A la mañana siguiente me levanté con su perfume en mi piel. Me pasé el día obsesionada, olisqueándome la piel con curiosidad canina, intentado mantenerlo vivo, captarlo para siempre en el olfato, enterrarlo en la pituitaria, porque sabía que al cabo de un rato su olor abandonaría mi piel y después sería imposible recordarlo de manera exacta. Sabría que olía a cedro y a naranjo, y eso sería todo, ya no sentiría aquel cosquilleo familiar en la nariz. De ese modo, a pesar de sentirme agotada aquella mañana, me conservaba de un excelente humor, inusitado en mí, el humor que Ralph me transmitió, el humor que se me pegó de su piel junto con su perfume, y cruzaba los pasillos de mi casa, o debería decir, de la casa de Cat, casi de puntillas, como si en realidad anduviera por encima del suelo, de lo feliz que me sentía. No sabía cuánto duraría, cuánto tardaría en evaporarse, cómo lo recordaría al cabo de una semana, pero en aquel momento la sensación era tan viva que sólo con cerrar los ojos volvía a ver a Ralph, como una fotografía.

Cat me había dicho que ella sabía si una mujer había estado con un hombre porque una mujer a la que un hombre había penetrado se ensanchaba.
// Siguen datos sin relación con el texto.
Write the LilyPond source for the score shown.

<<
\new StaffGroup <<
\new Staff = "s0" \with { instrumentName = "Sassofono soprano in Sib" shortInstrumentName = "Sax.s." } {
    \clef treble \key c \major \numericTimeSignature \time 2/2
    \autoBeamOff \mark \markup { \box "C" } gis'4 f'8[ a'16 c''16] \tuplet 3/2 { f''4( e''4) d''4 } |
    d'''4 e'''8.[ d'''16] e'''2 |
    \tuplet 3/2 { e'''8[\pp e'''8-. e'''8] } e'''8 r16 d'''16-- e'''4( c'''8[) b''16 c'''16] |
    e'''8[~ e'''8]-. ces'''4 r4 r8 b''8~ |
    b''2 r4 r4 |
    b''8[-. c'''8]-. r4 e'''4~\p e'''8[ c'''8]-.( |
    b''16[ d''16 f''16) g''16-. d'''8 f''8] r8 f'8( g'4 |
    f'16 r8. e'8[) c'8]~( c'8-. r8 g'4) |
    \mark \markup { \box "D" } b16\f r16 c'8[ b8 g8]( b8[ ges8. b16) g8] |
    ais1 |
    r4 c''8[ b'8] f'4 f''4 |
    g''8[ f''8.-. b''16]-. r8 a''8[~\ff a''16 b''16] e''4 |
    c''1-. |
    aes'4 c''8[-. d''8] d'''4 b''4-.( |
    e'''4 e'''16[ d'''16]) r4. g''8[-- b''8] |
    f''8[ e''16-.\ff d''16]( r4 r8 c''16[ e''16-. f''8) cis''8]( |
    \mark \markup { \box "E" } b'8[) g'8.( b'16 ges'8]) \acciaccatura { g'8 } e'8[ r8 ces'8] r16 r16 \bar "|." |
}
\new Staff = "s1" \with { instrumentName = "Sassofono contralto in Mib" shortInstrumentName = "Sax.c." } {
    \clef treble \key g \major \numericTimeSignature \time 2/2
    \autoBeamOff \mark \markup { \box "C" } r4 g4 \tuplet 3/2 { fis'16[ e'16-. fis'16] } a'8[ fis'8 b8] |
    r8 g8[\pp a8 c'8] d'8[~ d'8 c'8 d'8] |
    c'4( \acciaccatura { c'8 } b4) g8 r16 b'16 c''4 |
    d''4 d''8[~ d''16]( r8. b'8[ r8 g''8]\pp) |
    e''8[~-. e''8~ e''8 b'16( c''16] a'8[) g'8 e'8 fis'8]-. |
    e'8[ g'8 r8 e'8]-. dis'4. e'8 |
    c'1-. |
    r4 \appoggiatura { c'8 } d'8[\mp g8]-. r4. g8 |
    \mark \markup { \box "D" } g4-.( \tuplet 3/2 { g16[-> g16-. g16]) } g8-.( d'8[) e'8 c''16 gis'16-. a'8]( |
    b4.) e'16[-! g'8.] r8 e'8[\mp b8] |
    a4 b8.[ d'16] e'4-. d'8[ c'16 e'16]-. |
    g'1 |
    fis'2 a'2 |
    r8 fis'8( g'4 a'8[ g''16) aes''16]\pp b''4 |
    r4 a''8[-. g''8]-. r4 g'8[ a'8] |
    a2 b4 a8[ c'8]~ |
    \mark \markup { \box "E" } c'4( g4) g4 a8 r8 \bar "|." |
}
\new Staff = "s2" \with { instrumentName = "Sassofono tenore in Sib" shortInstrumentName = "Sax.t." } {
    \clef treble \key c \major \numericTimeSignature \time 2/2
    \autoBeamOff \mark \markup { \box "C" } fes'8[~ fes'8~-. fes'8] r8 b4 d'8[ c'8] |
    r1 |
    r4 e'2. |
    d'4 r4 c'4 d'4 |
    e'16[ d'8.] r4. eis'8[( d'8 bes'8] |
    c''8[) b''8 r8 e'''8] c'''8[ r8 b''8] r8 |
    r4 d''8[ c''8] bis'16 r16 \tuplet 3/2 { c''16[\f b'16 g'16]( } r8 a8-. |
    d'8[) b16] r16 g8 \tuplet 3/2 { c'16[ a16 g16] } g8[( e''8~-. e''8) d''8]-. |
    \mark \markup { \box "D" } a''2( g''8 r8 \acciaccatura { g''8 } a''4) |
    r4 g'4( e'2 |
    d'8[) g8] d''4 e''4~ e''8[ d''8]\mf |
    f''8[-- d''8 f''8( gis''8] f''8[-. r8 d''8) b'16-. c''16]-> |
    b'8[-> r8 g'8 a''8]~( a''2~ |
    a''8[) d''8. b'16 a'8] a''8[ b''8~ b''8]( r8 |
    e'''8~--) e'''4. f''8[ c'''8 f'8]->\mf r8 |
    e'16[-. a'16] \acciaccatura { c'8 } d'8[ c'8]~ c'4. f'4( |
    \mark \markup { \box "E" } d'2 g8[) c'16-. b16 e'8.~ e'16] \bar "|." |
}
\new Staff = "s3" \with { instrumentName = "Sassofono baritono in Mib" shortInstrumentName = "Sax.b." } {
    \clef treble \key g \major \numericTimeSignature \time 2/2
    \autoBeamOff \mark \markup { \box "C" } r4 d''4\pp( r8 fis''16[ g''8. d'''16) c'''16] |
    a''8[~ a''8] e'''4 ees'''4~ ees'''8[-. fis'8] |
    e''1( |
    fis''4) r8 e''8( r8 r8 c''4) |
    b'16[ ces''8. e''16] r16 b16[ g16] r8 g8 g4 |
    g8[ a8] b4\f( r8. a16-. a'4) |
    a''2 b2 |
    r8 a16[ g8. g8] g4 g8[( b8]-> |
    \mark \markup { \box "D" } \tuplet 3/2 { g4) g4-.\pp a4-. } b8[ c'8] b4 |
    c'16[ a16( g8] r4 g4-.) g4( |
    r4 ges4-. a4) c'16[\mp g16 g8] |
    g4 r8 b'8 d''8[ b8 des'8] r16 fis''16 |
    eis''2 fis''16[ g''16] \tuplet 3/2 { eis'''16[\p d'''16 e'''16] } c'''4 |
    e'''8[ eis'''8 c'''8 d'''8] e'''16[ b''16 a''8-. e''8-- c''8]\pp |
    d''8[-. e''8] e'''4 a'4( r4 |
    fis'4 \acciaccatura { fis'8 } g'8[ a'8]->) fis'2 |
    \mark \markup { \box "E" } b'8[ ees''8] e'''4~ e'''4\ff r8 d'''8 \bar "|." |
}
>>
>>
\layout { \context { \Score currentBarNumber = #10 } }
Aproveché que la rutina de nuestra convivencia había distanciado bastante nuestros encuentros para esperar unos días hasta estar con ella. Me sentí mentirosa, pese a que no mentía; sólo ocultaba la verdad, que no es lo mismo. No quería perderla. Puede que me acostara con otro, que echase en falta muchas cosas, pero no quería perderla.
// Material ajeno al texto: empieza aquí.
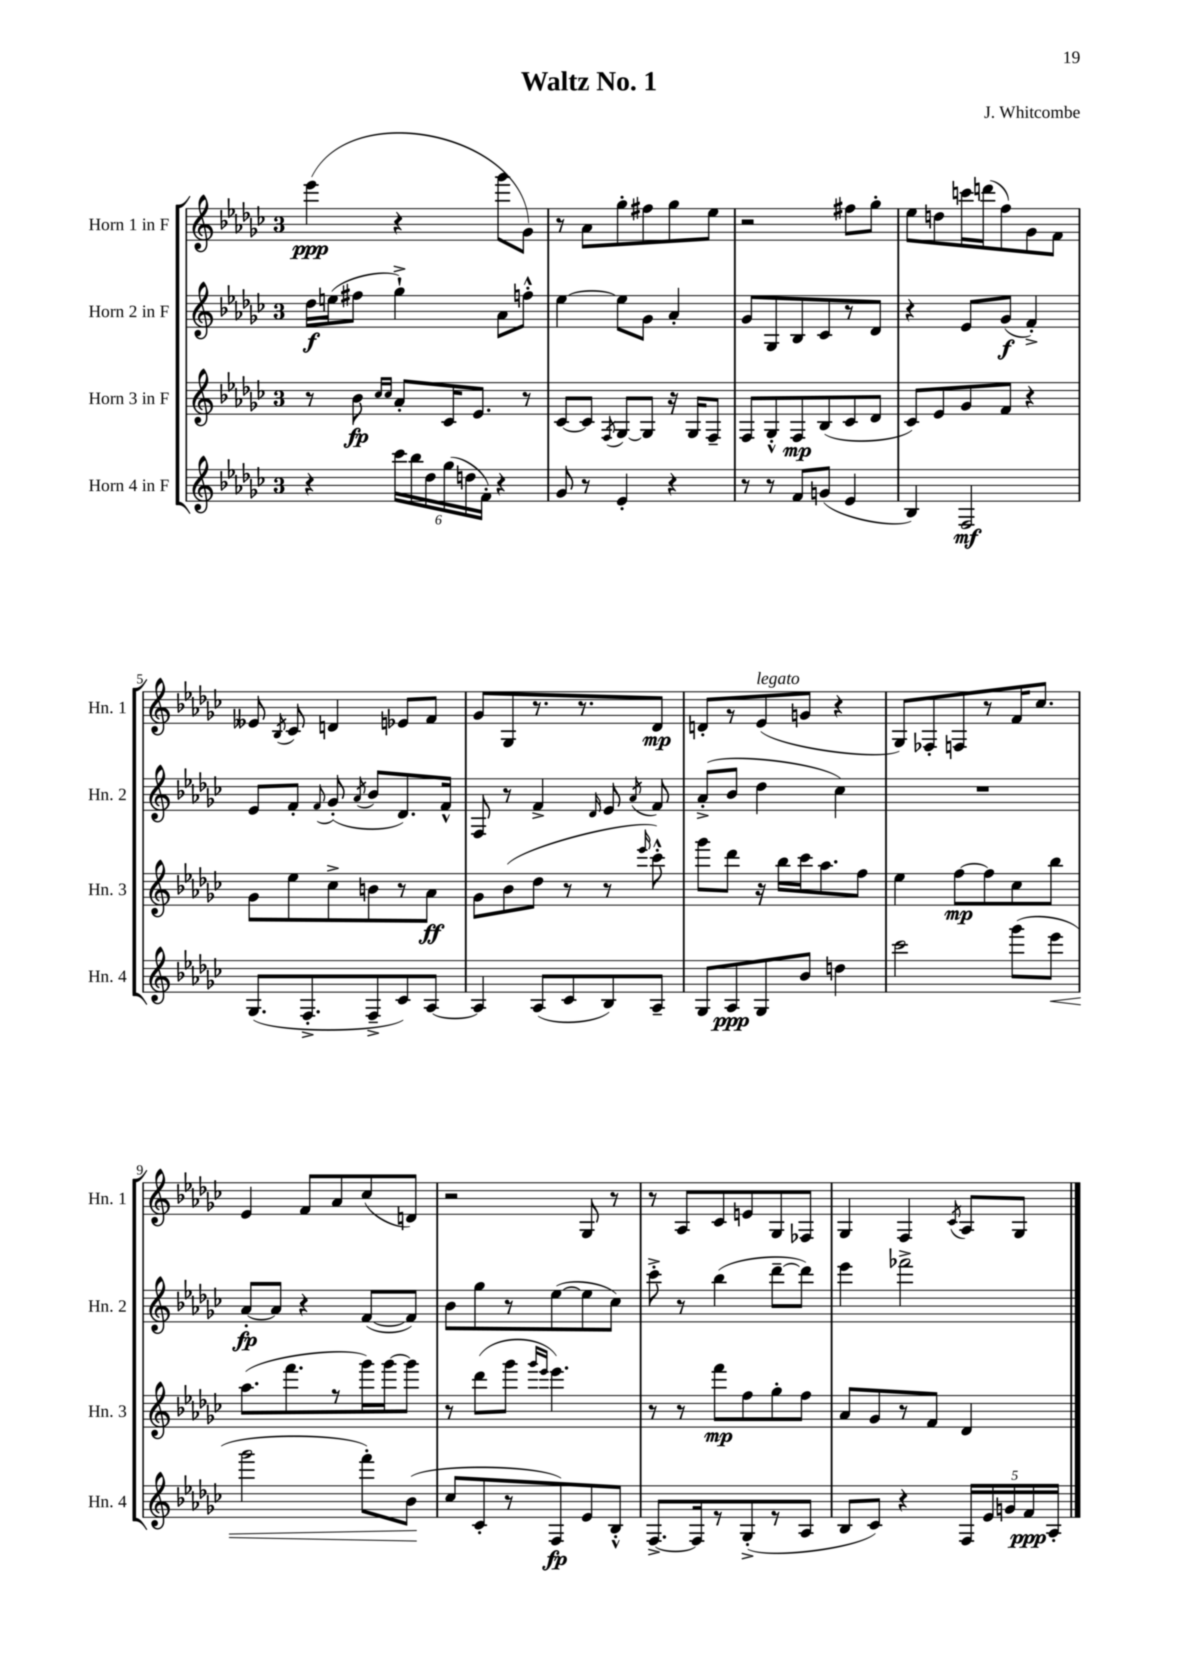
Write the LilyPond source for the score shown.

\header { title = "Waltz No. 1" composer = "J. Whitcombe" }
<<
\new StaffGroup <<
\new Staff = "s0" \with { instrumentName = "Horn 1 in F" shortInstrumentName = "Hn. 1" } {
    \clef treble \key ges \major \once \override Staff.TimeSignature.style = #'single-digit \time 3/4
    \autoBeamOff ees'''4\ppp( r4 ges'''8[ ges'8]) |
    r8 aes'8[ ges''8-. fis''8 ges''8 ees''8] |
    r2 fis''8[ ges''8]-. |
    ees''8[ d''8 c'''16 d'''16( f''8) ges'8 f'8] |
    eeses'8 \acciaccatura { bes8 } ces'8 d'4 ees'8[ f'8] |
    ges'8[ ges8 r8. r8. des'8]\mp |
    d'8[-. r8 ees'8^\markup { \italic "legato" }( g'8] r4 |
    ges8[) fes8-. f8 r8 f'16 ces''8.] |
    ees'4 f'8[ aes'8 ces''8( d'8]) |
    r2 ges8 r8 |
    r8 aes8[ ces'8 e'8 ges8 fes8] |
    ges4 f4 \acciaccatura { ces'8 } aes8[ ges8] \bar "|." |
}
\new Staff = "s1" \with { instrumentName = "Horn 2 in F" shortInstrumentName = "Hn. 2" } {
    \clef treble \key ges \major \once \override Staff.TimeSignature.style = #'single-digit \time 3/4
    \autoBeamOff des''16[\f e''16( fis''8] ges''4-!->) aes'8[ f''8]-.-^ |
    ees''4~ ees''8[ ges'8] aes'4-. |
    ges'8[ ges8 bes8 ces'8 r8 des'8] |
    r4 ees'8[ ges'8]\f( f'4-.->) |
    ees'8[ f'8]-. \appoggiatura { f'8 } ges'8-.( \acciaccatura { aes'8 } bes'8[ des'8.) f'16]-^ |
    f8 r8 f'4-> \grace { des'16 } ees'8 \acciaccatura { aes'8 } f'8 |
    aes'8[-.->( bes'8] des''4 ces''4) |
    R2. |
    aes'8[~-.\fp aes'8] r4 f'8[~( f'8]) |
    bes'8[ ges''8 r8 ees''8~( ees''8 ces''8]) |
    ces'''8-.-> r8 bes''4( des'''8[~-- des'''8]) |
    ees'''4 fes'''2-> \bar "|." |
}
\new Staff = "s2" \with { instrumentName = "Horn 3 in F" shortInstrumentName = "Hn. 3" } {
    \clef treble \key ges \major \once \override Staff.TimeSignature.style = #'single-digit \time 3/4
    \autoBeamOff r8 bes'8\fp \grace { ces''16[ ces''16] } aes'8[-. ces'16 ees'8.] r8 |
    ces'8[~ ces'8] \acciaccatura { f8 } ges8[~ ges8] r16 ges16[ f8]-- |
    f8[ ges8-.-^ f8\mp bes8( ces'8 des'8] |
    ces'8[) ees'8 ges'8 f'8] r4 |
    ges'8[ ees''8 ces''8-> b'8 r8 aes'8]\ff |
    ges'8[ bes'8( des''8] r8 r8 \grace { ees'''16 } ces'''8-.-^) |
    ges'''8[ des'''8] r16 bes''16[ ces'''16 aes''8. f''8] |
    ees''4 f''8[~\mp f''8 ces''8 bes''8] |
    aes''8.[( f'''8. r8 ges'''16) ges'''16~ ges'''8] |
    r8 des'''8[( ges'''8] \grace { ges'''16[ ees'''16] } ees'''4.) |
    r8 r8 f'''8[\mp f''8 ges''8-. f''8] |
    aes'8[ ges'8 r8 f'8] des'4 \bar "|." |
}
\new Staff = "s3" \with { instrumentName = "Horn 4 in F" shortInstrumentName = "Hn. 4" } {
    \clef treble \key ges \major \once \override Staff.TimeSignature.style = #'single-digit \time 3/4
    \autoBeamOff r4 \tuplet 6/4 { ces'''16[ bes''16 des''16 ges''16( d''16 f'16]-.) } r4 |
    ges'8 r8 ees'4-. r4 |
    r8 r8 f'8[ g'8]( ees'4 |
    bes4) f2\mf |
    ges8.[( f8.-.-> f8---> ces'8) aes8]~ |
    aes4 aes8[( ces'8 bes8) aes8]-- |
    ges8[ aes8\ppp ges8 bes'8] d''4 |
    ces'''2 ges'''8[( ees'''8]\< |
    ges'''2 f'''8[-.) bes'8]\!( |
    ces''8[ ces'8-. r8 f8\fp) ees'8 bes8]-.-^ |
    f8.[~-> f16 r8 ges8-.->( r8 aes8] |
    bes8[ ces'8]) r4 \tuplet 5/4 { f16[ ees'16 g'16 f'16\ppp aes16]-. } \bar "|." |
}
>>
>>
La conexión con Ralph fue algo inesperado. Había cerrado la puerta de mi casa, pero supongo que, deseando algo sin saberlo, me olvidé de cerrar las ventanas, y ellas esperaban, sin fe, que Ralph entrara.

En el hotel me despertó la insidiosa luz de la mañana que, filtrándose por la rendija que separaba las cortinas, se difundía por la habitación. Emergí lentamente de un sueño que no recordaba, pero que había dejado una vaga huella en mi memoria. Algo así como si acabara de atravesar un corredor de dolor, largo, estrecho y ciego, sin puertas ni ventanas, un recorrido que me había dejado la cabeza pesada, embotada de sueños destruidos, de trozos de recuerdos estrellados. A mi lado, Mónica dormía plácidamente. La abracé intentando concentrarme en su respiración rítmica y regular y aspiré su olor, una mezcla de sudor, feromonas y perfume caro, de una dulzura densa y penetrante, que había aprendido a reconocer como familiar. Mónica suspiró en sueños y se desasió ligeramente de mi abrazo. De pronto sentí el peso de un brazo tibio que se desplomaba sobre mí como un tronco caído. Era Coco. Su mano fue bajando y se detuvo en mi pecho. Comenzó a acariciarme uno de los pezones. Me desasí e intenté incorporarme. Visto y no visto, él colocó sus manazas sobre cada uno de mis hombros y me empujó hacia atrás, contra la almohada. Su cara descendió oscuramente sobre la mía, sentí su aliento agrio como una bofetada y unas gotas de saliva me golpearon los labios. Comencé a debatirme y a morder. Se abalanzó sobre mí y me inmovilizó con las piernas. No creí que fuese en serio y, en voz baja, para no despertar a Mónica, le dije que parara, que no me apetecía, que no le veía la gracia al jueguecito. Noté su verga hinchada frotándoseme contra la ingle. Entonces fue cuando me puse a gritar.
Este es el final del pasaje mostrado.